Exercise materials: Begin

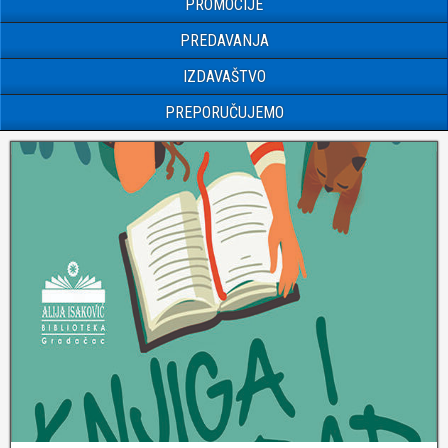
PROMOCIJE
PREDAVANJA
IZDAVAŠTVO
PREPORUČUJEMO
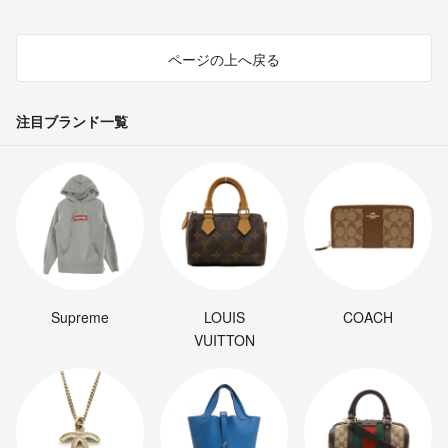
ページの上へ戻る
注目ブランド一覧
Supreme
LOUIS
COACH
VUITTON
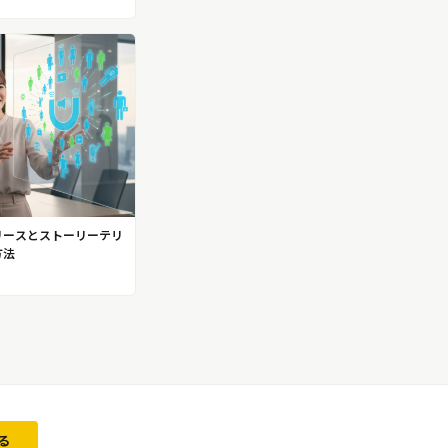
リースとストーリーテリ
方法
る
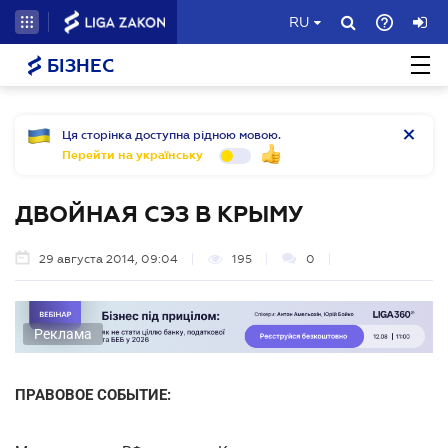
RU
БІЗНЕС
Ця сторінка доступна рідною мовою.
Перейти на українську
ДВОЙНАЯ СЭЗ В КРЫМУ
29 августа 2014, 09:04
195
0
Реклама
ПРАВОВОЕ СОБЫТИЕ:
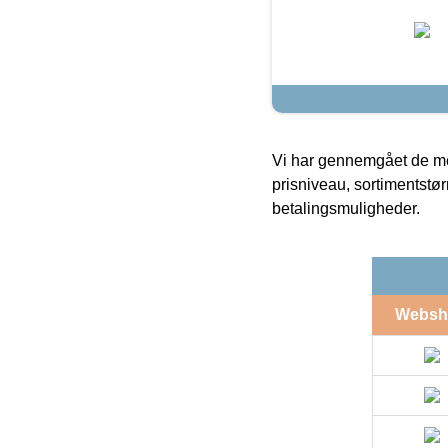
Vi har gennemgået de mes
prisniveau, sortimentstø
betalingsmuligheder.
Websh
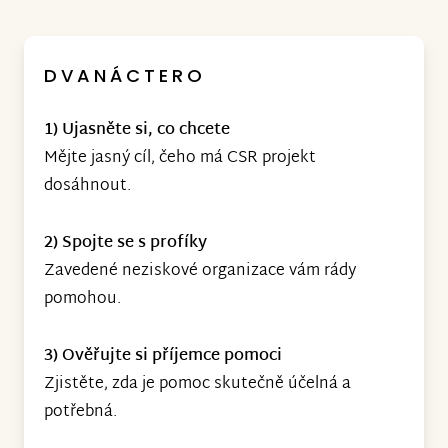
DVANÁCTERO
1) Ujasněte si, co chcete
Mějte jasný cíl, čeho má CSR projekt
dosáhnout.
2) Spojte se s profíky
Zavedené neziskové organizace vám rády
pomohou.
3) Ověřujte si příjemce pomoci
Zjistěte, zda je pomoc skutečně účelná a
potřebná.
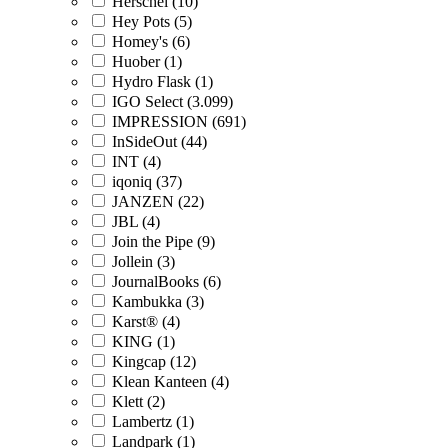
Herschel (10)
Hey Pots (5)
Homey's (6)
Huober (1)
Hydro Flask (1)
IGO Select (3.099)
IMPRESSION (691)
InSideOut (44)
INT (4)
iqoniq (37)
JANZEN (22)
JBL (4)
Join the Pipe (9)
Jollein (3)
JournalBooks (6)
Kambukka (3)
Karst® (4)
KING (1)
Kingcap (12)
Klean Kanteen (4)
Klett (2)
Lambertz (1)
Landpark (1)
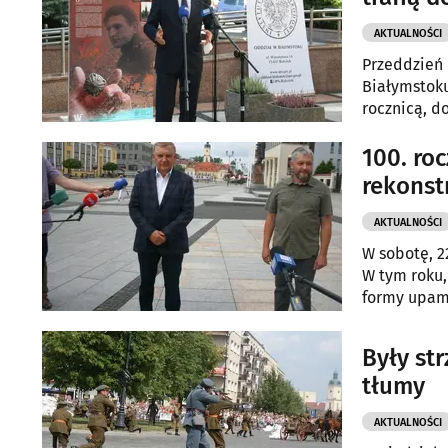
AKTUALNOŚCI
Przeddzień 
Białymstoku
rocznicą, d
100. ro
rekonst
AKTUALNOŚCI
W sobotę, 2
W tym roku,
formy upami
Były st
tłumy
AKTUALNOŚCI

Exercise materials: End

→ **Directions**
The required output is the lines from the one holding "W sobotę, 2" through the last line of the entries above, copied exactly.

→ **Answer to this problem**
W sobotę, 2
W tym roku,
formy upami
Były st
tłumy
AKTUALNOŚCI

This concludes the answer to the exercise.